**EXTRAIT FOURNI:**
**********

D’où l’interrogation obsédante qui court, de Schmitt à Arendt, sur la question des fondements et des commencements. Faut-il assumer pleinement les conséquences profanes d’une immanence radicale (d’une invention politique sans garantie de certitude théologique, historique ou scientifique), autrement dit, pousser plus loin encore une logique de sécularisation de la politique ? Ou faut-il au contraire chercher le salut de la politique dans une décision originelle qui serait une foudre divine à peine laïcisée ?

Carl Schmitt, théologien politique

Au sortir de la Première Guerre mondiale, la situation européenne est marquée par l’instabilité et la crise des institutions politiques sous l’onde de choc de la Révolution russe : convulsions révolutionnaires de la jeune République allemande de 1918 à 1923, républiques des conseils de Bavière et de Hongrie, décomposition de l’empire austro-hongrois, crise chronique en Italie jusqu’à la marche sur Rome.

La question de l’état d’exception et des fondements d’une nouvelle légalité est donc permanente. Les textes de Carl Schmitt correspondant à cette période (la Dictature6 et Démocratie et parlementarisme7) portent la marque de cette situation de suspension de la norme et d’incertitude sur les fondements du droit. La pensée aiguë de ce moment de crise chronique revêt une forme stratégique dans les débats constitutifs de la IIIe Internationale ou chez Lukacs, mais elle s’exprime aussi dans l’émergence d’un nouveau langage théologique, non seulement – et explicitement – chez Schmitt, mais aussi chez Benjamin, Buber, Rosenzweig.

**********

**CONTENU DES DONNÉES:**
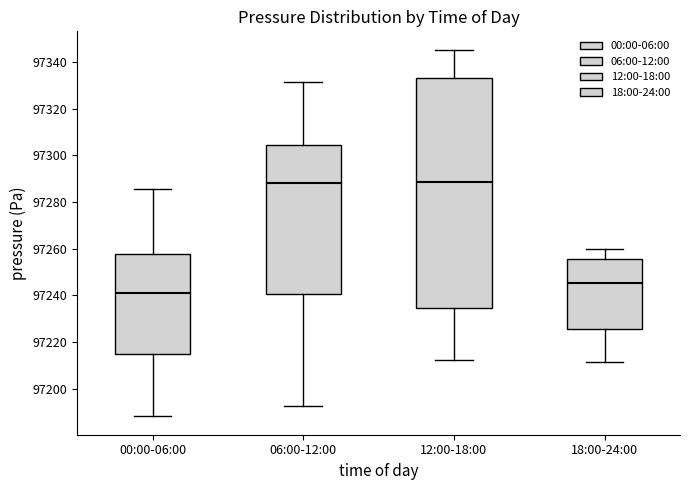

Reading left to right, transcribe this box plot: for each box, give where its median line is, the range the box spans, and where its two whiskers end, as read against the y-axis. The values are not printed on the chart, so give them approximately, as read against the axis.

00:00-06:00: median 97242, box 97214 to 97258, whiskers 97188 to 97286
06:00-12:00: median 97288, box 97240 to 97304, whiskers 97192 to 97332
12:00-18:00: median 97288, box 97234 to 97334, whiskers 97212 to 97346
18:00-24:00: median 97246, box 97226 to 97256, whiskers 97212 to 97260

**********

**TRAVAIL DEMANDÉ:**
A. Dressez la liste de tous les penseurs nommés dans l'extrait sur Carl Schmitt.
B. Prolongez l'extrait sur Carl Schmitt et la crise de l'après-guerre à partir de sa dernière phrase.

**LISTE DES RÉPONSES:**
A. Schmitt, Arendt, Lukacs, Benjamin, Buber, Rosenzweig

B.
Carl Schmitt, une réponse au choc de la guerre et à l’érosion de l’ordre westphalien. Ère nouvelle de guerre civile permanente et de décomposition de la démocratie libérale. La Dictature sur les origines de la conception moderne de la souveraineté jusqu’à la lutte des classes, parallèle au Belphégor de Benda8. Admiration envers Maurras et Sorel. Néoclassicisme. Dès 1916, Dictature et état de siège. Depuis 1948, le prolétaire n’est plus le trublion intermittent, mais l’ennemi permanent doté d’associations puissantes. D’où l’état de siège récurrent comme réponse à la lutte des classes. Comment exorciser le spectre de la souveraineté populaire dès lors que constitution et souveraineté illimitée sont incompatibles.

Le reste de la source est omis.